The following is a list of topics I consider valuable knowledge for any developer. I've listed them as courses or subjects offered in CS degrees and ordered them roughly by their importance. You don't need to be familiar with all of them before you land your job obviously; the goal should be to continue learning these topics on the side once you do start working as these will make you a better programmer in the long run.

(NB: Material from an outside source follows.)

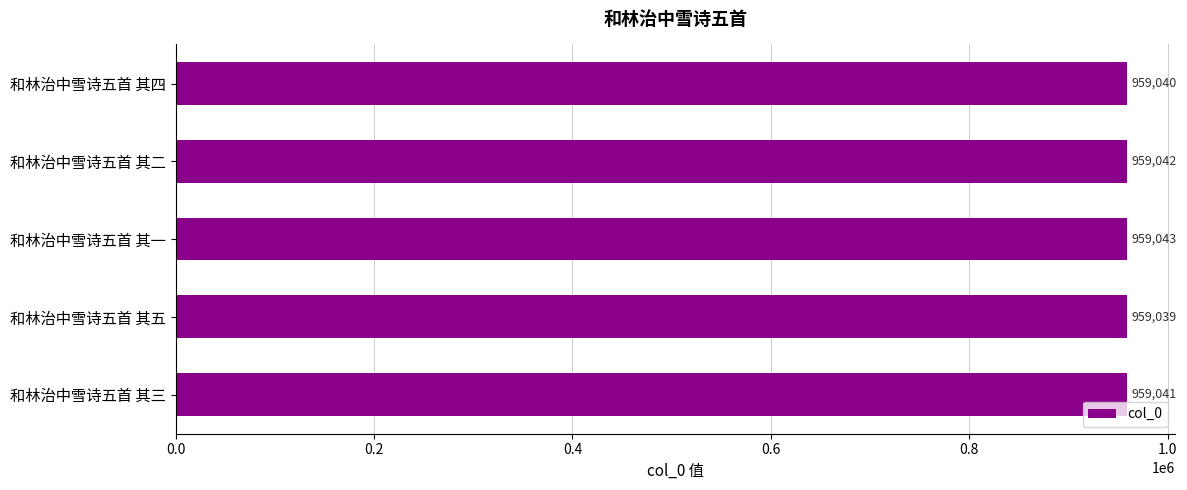

Rank the categories by value from lowest to highest.

和林治中雪诗五首 其五, 和林治中雪诗五首 其四, 和林治中雪诗五首 其三, 和林治中雪诗五首 其二, 和林治中雪诗五首 其一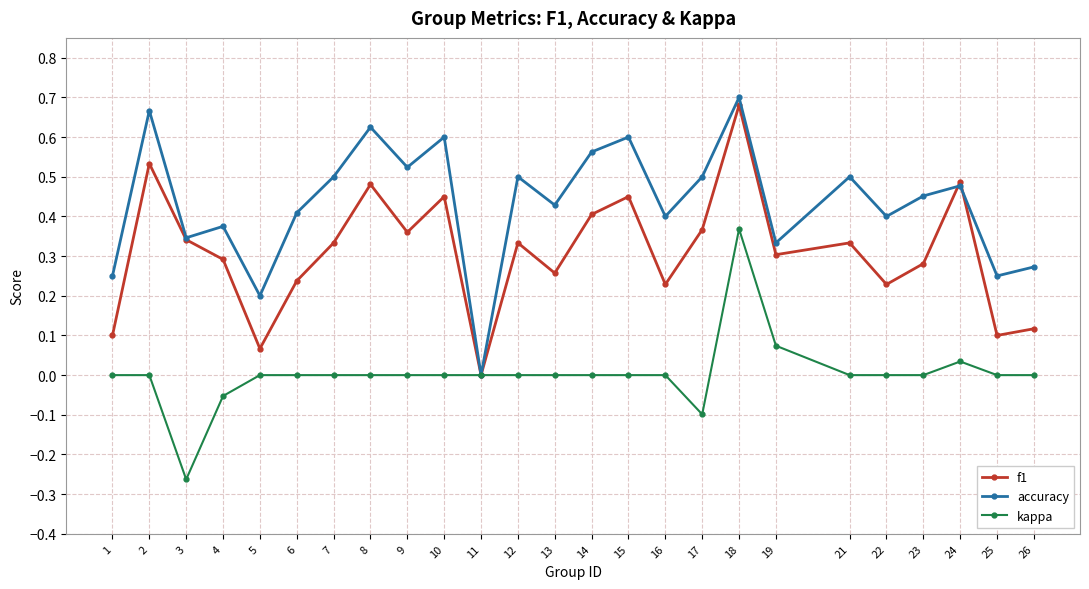

True or false: kappa has more than 0 interior local peaks.

True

- Data structures and algorithms
- Object oriented programming
- Programming languages (a course that covers type systems, functional programming, comparison of functional and - object oriented programming, interpreters, etc)
- Operating Systems
- Hardware or systems programming(C/C++)
- Computer organisation/architecture
If you haven't formally studied computer science at a university, these are the subjects that will help you close the gap the quickest. There are plenty of resources available online that will give you an adequate background for all of these topics. If you have are currently enrolled in a CS degree or plan on attending one in the future, try to make sure you cover these at university. And if you have completed a CS course, you may want to study up on the topics you have missed and revise those you have already studied.
When learning, always focus on depth rather than breadth. You're trying to build a career here, and should therefore aim at mastering your craft. There is no shortcut to mastery.
Some additional subjects for you to look at if you are interested in getting into the coveted Artificial Intelligence or Data Science field are as follows:
- Linear algebra
- Multivariate calculus
- Undergraduate level statistics
- Machine learning
- Computer vision
- Deep learning
- Natural language processing
A big part of the job is to read documentation. There is no point in memorising what features and functions are present a particular library or framework. You'll remember as you gain more experience with a particular framework. Early on, you just need to know what is possible build with each bit of technology you use and ensure that you know where to look it up. I received this advice from my senior developer at my first job and it has helped me throughout.
I've touched on this in above and you might already be wondering what's my beef with frameworks. While there is great value in specialising and building an expertise in your preferred tech stack, I firmly believe that the early stages of your career should be focused on learning the fundamentals.
Understand this, if everyone simply relied on existing frameworks and libraries, no new ones would ever get made. My advice is therefore to learn the basics so that when the time comes, you will be ready to write your own. Those are some of the more rewarding experiences you can have as a programmer.
As you gain more experience, if you are at least somewhat decent at what you do, you will soon have your LinkedIn inbox flooded with recruiters. Some of them will be good too. They will come at you with promises of shiny new jobs, with better pay, seemingly more interesting projects, and a chance to work with newer, more modern tech stacks.
If you are always chasing after the next big thing, you'll never get to enjoy where you're at. Take the time to appreciate your current project, your tech stack, your job, and make the best of the learning opportunities presented to you.